How to set up Spotify Connect streaming for a Raspberry Pi with the 30-pin Dock Adapter from Poolside Factory
Hardware needed
- Raspberry Pi to iPod HiFi 30-pin-dock Adapter for Airplay Audio Streaming from Poolside Factory. Comes with standoffs and screws to mount to the Raspberry Pi Zero form factor.
- Raspberry Pi Zero 2 W (Zero 1 is no longer supported by raspotify), with the connector header soldered on. The 'W' version is necessary for this application.
- SD Card with capacity of 4GB or higher
Instructions
If you already have an SD card with a working Raspberry Pi image that you can log into over WiFi, you can use that one, otherwise you can follow these steps to create a fresh one.
Log in to your Raspberry Pi.
Change the hostname of your Raspberry Pi to what you want the name to be that shows up as the Bluetooth speaker name that you can stream to. For this, use raspi-config as shown in the above mentioned steps.
Run these commands to bring your Raspberry Pi image up to date and install all the necessary packages (can take 20ish minutes, make sure the shell has your sudo password before you copy-paste the whole block - for instance by running 'sudo ls' first). The blocks are grouped so that you can copy paste and run them together per group. This tutorial was created using Raspbian 12 Bookworm.

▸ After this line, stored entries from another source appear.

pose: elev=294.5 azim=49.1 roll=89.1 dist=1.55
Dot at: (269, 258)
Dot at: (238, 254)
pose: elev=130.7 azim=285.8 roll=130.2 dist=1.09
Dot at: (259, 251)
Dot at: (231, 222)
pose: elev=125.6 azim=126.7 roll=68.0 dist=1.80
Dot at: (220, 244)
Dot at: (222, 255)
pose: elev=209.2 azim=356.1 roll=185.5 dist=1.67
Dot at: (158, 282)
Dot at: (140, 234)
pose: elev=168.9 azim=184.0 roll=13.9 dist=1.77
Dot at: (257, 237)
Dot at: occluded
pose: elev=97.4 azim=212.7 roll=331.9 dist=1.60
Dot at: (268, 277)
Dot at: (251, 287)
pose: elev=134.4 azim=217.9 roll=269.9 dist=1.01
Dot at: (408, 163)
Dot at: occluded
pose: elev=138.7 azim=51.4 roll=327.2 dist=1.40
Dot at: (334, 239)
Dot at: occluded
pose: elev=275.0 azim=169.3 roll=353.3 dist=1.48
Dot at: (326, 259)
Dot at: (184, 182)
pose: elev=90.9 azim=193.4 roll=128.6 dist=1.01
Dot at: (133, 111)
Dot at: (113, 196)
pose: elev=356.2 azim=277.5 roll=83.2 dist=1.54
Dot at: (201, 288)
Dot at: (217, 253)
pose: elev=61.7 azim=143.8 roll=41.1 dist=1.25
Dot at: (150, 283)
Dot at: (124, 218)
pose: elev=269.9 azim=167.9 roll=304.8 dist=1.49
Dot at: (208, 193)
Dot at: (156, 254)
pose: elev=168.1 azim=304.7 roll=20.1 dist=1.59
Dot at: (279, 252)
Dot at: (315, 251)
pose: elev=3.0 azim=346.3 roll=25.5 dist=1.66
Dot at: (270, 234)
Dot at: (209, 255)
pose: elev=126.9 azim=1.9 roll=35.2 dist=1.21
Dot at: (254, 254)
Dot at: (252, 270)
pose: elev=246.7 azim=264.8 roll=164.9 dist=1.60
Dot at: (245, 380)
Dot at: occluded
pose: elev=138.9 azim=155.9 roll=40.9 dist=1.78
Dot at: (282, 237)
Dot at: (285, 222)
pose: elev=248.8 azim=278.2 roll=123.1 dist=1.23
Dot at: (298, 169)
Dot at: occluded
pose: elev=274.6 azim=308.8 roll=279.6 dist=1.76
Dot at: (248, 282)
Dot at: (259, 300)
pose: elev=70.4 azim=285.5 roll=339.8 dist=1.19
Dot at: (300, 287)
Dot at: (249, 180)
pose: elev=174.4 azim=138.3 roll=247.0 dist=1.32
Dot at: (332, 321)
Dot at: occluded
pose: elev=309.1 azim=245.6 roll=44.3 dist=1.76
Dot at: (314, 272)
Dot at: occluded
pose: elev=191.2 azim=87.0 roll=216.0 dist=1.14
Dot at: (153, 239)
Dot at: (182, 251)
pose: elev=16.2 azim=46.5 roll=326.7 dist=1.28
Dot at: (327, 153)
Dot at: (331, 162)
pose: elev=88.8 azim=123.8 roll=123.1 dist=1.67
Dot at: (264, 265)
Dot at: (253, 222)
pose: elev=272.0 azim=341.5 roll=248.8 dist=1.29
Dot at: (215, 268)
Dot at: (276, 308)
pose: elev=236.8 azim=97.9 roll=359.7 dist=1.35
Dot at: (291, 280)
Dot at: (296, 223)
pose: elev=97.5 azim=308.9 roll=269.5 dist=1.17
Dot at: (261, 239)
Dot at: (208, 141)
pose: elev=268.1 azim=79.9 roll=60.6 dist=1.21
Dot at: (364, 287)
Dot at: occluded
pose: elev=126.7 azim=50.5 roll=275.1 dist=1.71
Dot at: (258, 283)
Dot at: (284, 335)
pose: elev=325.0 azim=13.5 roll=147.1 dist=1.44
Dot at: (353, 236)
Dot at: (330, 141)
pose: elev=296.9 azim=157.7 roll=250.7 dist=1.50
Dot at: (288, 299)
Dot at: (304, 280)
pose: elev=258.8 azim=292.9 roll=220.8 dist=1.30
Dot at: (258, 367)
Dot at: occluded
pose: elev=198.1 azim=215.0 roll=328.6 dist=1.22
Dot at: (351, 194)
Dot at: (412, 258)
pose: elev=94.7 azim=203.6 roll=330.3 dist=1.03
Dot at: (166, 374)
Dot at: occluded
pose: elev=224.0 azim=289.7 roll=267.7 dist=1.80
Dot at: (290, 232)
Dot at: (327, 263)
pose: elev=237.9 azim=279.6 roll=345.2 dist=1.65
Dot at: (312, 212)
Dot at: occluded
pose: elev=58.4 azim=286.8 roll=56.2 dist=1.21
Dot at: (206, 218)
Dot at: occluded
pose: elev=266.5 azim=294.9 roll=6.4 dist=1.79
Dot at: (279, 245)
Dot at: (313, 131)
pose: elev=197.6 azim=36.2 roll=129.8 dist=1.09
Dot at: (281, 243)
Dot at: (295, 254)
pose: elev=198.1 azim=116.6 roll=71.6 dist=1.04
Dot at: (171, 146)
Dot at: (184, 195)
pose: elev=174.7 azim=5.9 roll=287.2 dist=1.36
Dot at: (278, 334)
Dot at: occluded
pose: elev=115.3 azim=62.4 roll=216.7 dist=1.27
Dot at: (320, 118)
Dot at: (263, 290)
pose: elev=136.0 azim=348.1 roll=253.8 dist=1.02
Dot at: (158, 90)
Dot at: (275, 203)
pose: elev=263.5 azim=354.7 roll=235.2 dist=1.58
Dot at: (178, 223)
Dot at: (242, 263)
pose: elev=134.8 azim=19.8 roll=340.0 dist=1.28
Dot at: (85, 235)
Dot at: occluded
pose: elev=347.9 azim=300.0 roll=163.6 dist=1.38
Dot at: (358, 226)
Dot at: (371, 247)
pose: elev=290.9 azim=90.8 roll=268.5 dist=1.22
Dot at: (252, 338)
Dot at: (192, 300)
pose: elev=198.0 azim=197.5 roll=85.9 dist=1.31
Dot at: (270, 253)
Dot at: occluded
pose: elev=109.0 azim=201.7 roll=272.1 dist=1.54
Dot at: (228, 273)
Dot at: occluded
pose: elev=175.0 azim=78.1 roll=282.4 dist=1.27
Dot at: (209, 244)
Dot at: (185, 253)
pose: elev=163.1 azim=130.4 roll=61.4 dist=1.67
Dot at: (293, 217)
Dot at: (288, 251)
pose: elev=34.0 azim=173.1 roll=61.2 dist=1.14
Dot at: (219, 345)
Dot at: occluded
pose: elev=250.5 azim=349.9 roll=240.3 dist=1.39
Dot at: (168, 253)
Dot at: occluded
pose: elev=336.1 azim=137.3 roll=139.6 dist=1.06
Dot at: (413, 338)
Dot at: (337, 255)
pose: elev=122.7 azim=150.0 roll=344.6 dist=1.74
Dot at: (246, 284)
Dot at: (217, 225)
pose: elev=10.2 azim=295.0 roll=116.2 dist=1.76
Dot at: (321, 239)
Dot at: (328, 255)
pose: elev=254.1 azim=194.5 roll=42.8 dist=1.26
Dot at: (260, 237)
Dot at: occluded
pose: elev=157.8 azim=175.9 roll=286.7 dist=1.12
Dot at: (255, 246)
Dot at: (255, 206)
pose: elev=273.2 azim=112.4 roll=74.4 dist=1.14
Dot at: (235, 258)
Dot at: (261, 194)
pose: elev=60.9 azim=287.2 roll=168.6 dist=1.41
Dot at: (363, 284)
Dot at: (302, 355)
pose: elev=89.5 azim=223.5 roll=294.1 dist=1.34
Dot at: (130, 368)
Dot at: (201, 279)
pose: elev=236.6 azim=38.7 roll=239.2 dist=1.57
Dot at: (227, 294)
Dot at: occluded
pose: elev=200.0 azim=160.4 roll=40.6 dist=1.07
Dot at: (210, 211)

sudo apt-get -y install curl && curl -sL https://dtcooper.github.io/raspotify/install.sh | sh
The following commands configure the Raspberry Pi to output the sound to the 30-pin dock adapter from Poolside Factory (if you have already run these commands as part of another Poolside Factory tutorial, then don't run them again to avoid duplicate configuration entries).
sudo sed -i --follow-symlinks 's/dtparam=audio=on/dtparam=audio=off/' /boot/config.txt
sudo sed -i --follow-symlinks '/dtparam=audio=off/a dtoverlay=hifiberry-dac' /boot/config.txt
Reboot the Raspberry Pi for the configuration to become effective
sudo reboot
Now the Raspberry Pi with the 30-Pin Dock Adapter is ready for receiving music via Spotify Connect. The speaker will show up with the name raspotify followed by your raspberry pi's hostname in brackets.
These settings will remain after power cycles of the Raspberry Pi, so they will not have to be repeated. You can use the following command to check the status of raspotify:
sudo systemctl status raspotify
It is possible to have both the code for streaming from a Spotify Connect source and and from an Airplay 2 source installed on the same Raspberry Pi installation. When one source is playing, then the other source will be ignored until the first source is stopped, and the second source restarted. Overall, this is a great setup allowing for streaming both Airplay 2 and Spotify Connect without having to change out the adapter plugged into a 30-pin dock speaker, such as for instance an Apple iPod HiFi.